Start of Provided data

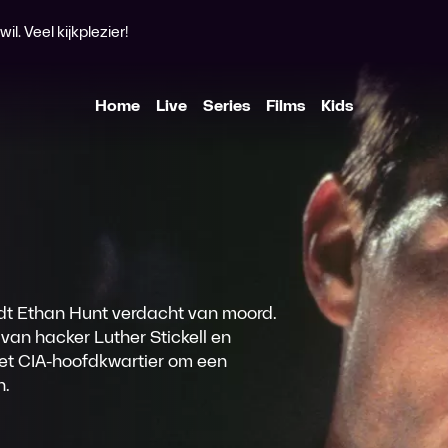
l. Veel kijkplezier!
Home
Live
Series
Films
Kids
rdt Ethan Hunt verdacht van moord.
 van hacker Luther Stickell en
 het CIA-hoofdkwartier om een
n.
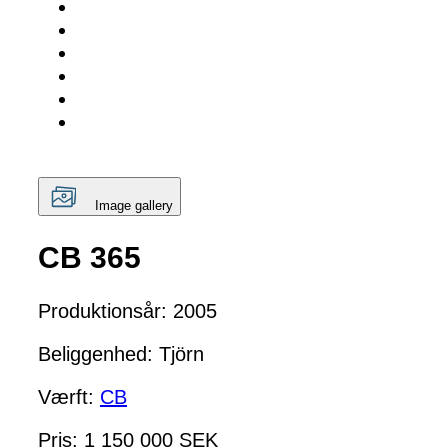
Image gallery
CB 365
Produktionsår: 2005
Beliggenhed: Tjörn
Værft:
CB
Pris: 1 150 000 SEK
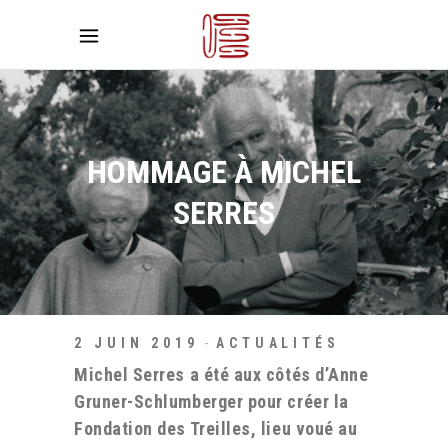
HOMMAGE À MICHEL
SERRES
2 JUIN 2019
ACTUALITÉS
Michel Serres a été aux côtés d’Anne
Gruner-Schlumberger pour créer la
Fondation des Treilles, lieu voué au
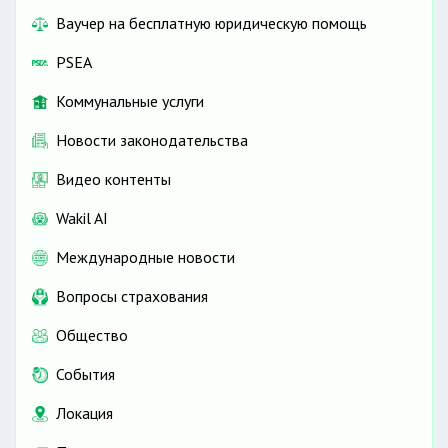
Ваучер на бесплатную юридическую помощь
PSEA
Коммунальные услуги
Новости законодательства
Видео контенты
Wakil AI
Международные новости
Вопросы страхования
Общество
События
Локация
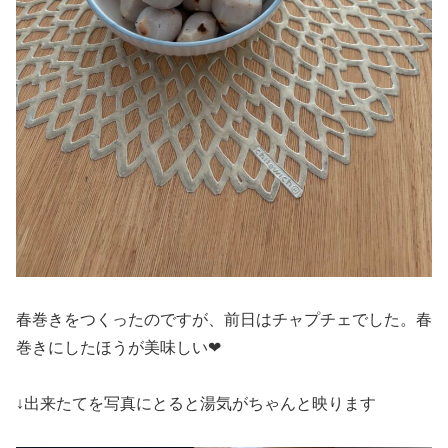
春巻きをつくったのですが、前日はチャプチェでした。春
巻きにしたほうが美味しい❤
↓出来たてを写真にとると湯気がちゃんと映ります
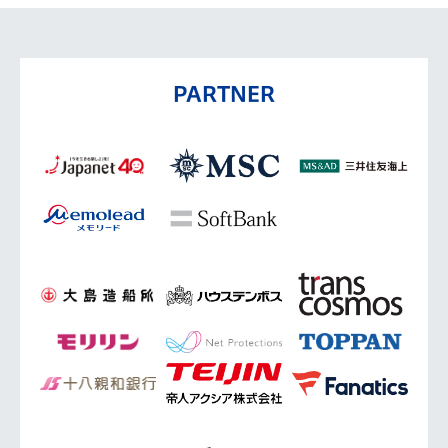
PARTNER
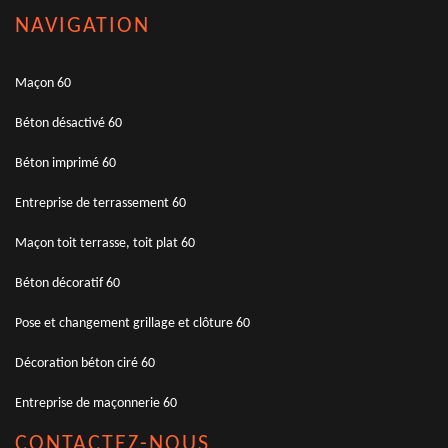
NAVIGATION
Maçon 60
Béton désactivé 60
Béton imprimé 60
Entreprise de terrassement 60
Maçon toit terrasse, toit plat 60
Béton décoratif 60
Pose et changement grillage et clôture 60
Décoration béton ciré 60
Entreprise de maçonnerie 60
CONTACTEZ-NOUS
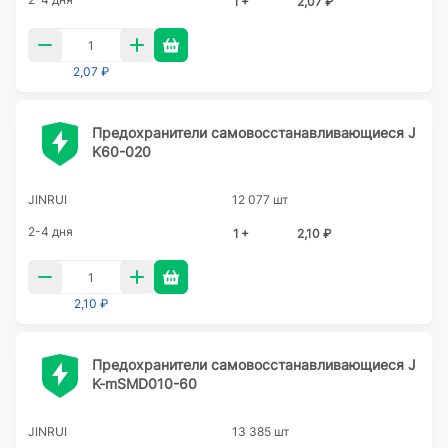
1 +
2,07 ₽
2,07 ₽
Предохранители самовосстанавливающиеся J
K60-020
JINRUI
12 077 шт
2-4 дня
1 +
2,10 ₽
2,10 ₽
Предохранители самовосстанавливающиеся J
K-mSMD010-60
JINRUI
13 385 шт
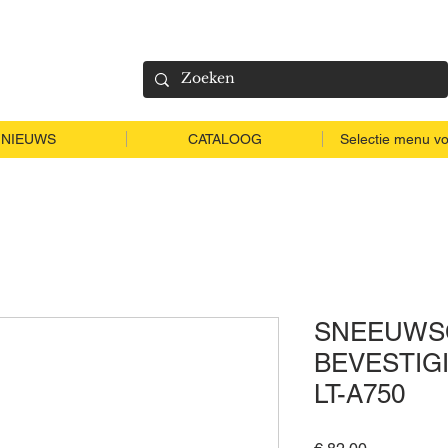
NIEUWS
CATALOOG
Selectie menu vo
SNEEUWS
BEVESTIG
LT-A750
Prijs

End of Provided data

Your instructions: Write every line of the data out again exactly, leaving out all images.

Solution:
l. Veel kijkplezier!
Home
Live
Series
Films
Kids
rdt Ethan Hunt verdacht van moord.
 van hacker Luther Stickell en
 het CIA-hoofdkwartier om een
n.
Image gallery
CB 365
Produktionsår: 2005
Beliggenhed: Tjörn
Værft:
CB
Pris: 1 150 000 SEK
HOMMAGE À MICHEL
SERRES
2 JUIN 2019
ACTUALITÉS
Michel Serres a été aux côtés d’Anne
Gruner-Schlumberger pour créer la
Fondation des Treilles, lieu voué au
Ваучер на бесплатную юридическую помощь
PSEA
Коммунальные услуги
Новости законодательства
Видео контенты
Wakil AI
Международные новости
Вопросы страхования
Общество
События
Локация
春巻きをつくったのですが、前日はチャプチェでした。春
巻きにしたほうが美味しい❤
↓出来たてを写真にとると湯気がちゃんと映ります
PARTNER
NAVIGATION
Maçon 60
Béton désactivé 60
Béton imprimé 60
Entreprise de terrassement 60
Maçon toit terrasse, toit plat 60
Béton décoratif 60
Pose et changement grillage et clôture 60
Décoration béton ciré 60
Entreprise de maçonnerie 60
CONTACTEZ-NOUS
1 +
2,07 ₽
2,07 ₽
Предохранители самовосстанавливающиеся J
K60-020
JINRUI
12 077 шт
2-4 дня
1 +
2,10 ₽
2,10 ₽
Предохранители самовосстанавливающиеся J
K-mSMD010-60
JINRUI
13 385 шт
NIEUWS
CATALOOG
Selectie menu vo
SNEEUWS
BEVESTIG
LT-A750
Prijs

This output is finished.